→ What is required
Reproduce each record exactly, leaving out no line.

→ Information supplied
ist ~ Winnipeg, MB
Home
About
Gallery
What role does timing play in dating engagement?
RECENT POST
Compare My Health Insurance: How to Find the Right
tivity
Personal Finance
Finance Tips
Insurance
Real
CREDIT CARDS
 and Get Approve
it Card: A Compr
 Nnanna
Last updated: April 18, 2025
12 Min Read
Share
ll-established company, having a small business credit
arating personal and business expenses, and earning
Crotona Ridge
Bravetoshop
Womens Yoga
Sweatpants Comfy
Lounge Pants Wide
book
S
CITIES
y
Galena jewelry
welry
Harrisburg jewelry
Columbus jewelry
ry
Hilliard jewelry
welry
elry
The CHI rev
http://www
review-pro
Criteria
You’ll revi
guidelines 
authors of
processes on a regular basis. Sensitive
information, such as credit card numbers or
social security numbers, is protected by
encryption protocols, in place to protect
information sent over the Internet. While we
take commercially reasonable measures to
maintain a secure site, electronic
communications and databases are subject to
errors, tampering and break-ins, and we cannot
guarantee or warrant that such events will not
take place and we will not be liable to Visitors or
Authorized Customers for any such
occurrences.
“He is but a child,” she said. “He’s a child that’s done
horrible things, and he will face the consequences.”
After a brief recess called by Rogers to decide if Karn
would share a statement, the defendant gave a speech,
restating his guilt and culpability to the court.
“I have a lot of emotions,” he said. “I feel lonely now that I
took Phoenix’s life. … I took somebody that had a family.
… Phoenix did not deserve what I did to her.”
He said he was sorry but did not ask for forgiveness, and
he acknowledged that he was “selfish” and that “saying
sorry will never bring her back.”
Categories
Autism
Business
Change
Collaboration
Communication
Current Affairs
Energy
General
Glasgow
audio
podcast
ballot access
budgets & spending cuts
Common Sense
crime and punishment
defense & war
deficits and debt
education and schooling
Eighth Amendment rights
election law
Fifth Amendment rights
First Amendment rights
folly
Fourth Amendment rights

→ Result of the task
ist ~ Winnipeg, MB
Home
About
Gallery
What role does timing play in dating engagement?
RECENT POST
Compare My Health Insurance: How to Find the Right
tivity
Personal Finance
Finance Tips
Insurance
Real
CREDIT CARDS
 and Get Approve
it Card: A Compr
 Nnanna
Last updated: April 18, 2025
12 Min Read
Share
ll-established company, having a small business credit
arating personal and business expenses, and earning
Crotona Ridge
Bravetoshop
Womens Yoga
Sweatpants Comfy
Lounge Pants Wide
book
S
CITIES
y
Galena jewelry
welry
Harrisburg jewelry
Columbus jewelry
ry
Hilliard jewelry
welry
elry
The CHI rev
http://www
review-pro
Criteria
You’ll revi
guidelines 
authors of
processes on a regular basis. Sensitive
information, such as credit card numbers or
social security numbers, is protected by
encryption protocols, in place to protect
information sent over the Internet. While we
take commercially reasonable measures to
maintain a secure site, electronic
communications and databases are subject to
errors, tampering and break-ins, and we cannot
guarantee or warrant that such events will not
take place and we will not be liable to Visitors or
Authorized Customers for any such
occurrences.
“He is but a child,” she said. “He’s a child that’s done
horrible things, and he will face the consequences.”
After a brief recess called by Rogers to decide if Karn
would share a statement, the defendant gave a speech,
restating his guilt and culpability to the court.
“I have a lot of emotions,” he said. “I feel lonely now that I
took Phoenix’s life. … I took somebody that had a family.
… Phoenix did not deserve what I did to her.”
He said he was sorry but did not ask for forgiveness, and
he acknowledged that he was “selfish” and that “saying
sorry will never bring her back.”
Categories
Autism
Business
Change
Collaboration
Communication
Current Affairs
Energy
General
Glasgow
audio
podcast
ballot access
budgets & spending cuts
Common Sense
crime and punishment
defense & war
deficits and debt
education and schooling
Eighth Amendment rights
election law
Fifth Amendment rights
First Amendment rights
folly
Fourth Amendment rights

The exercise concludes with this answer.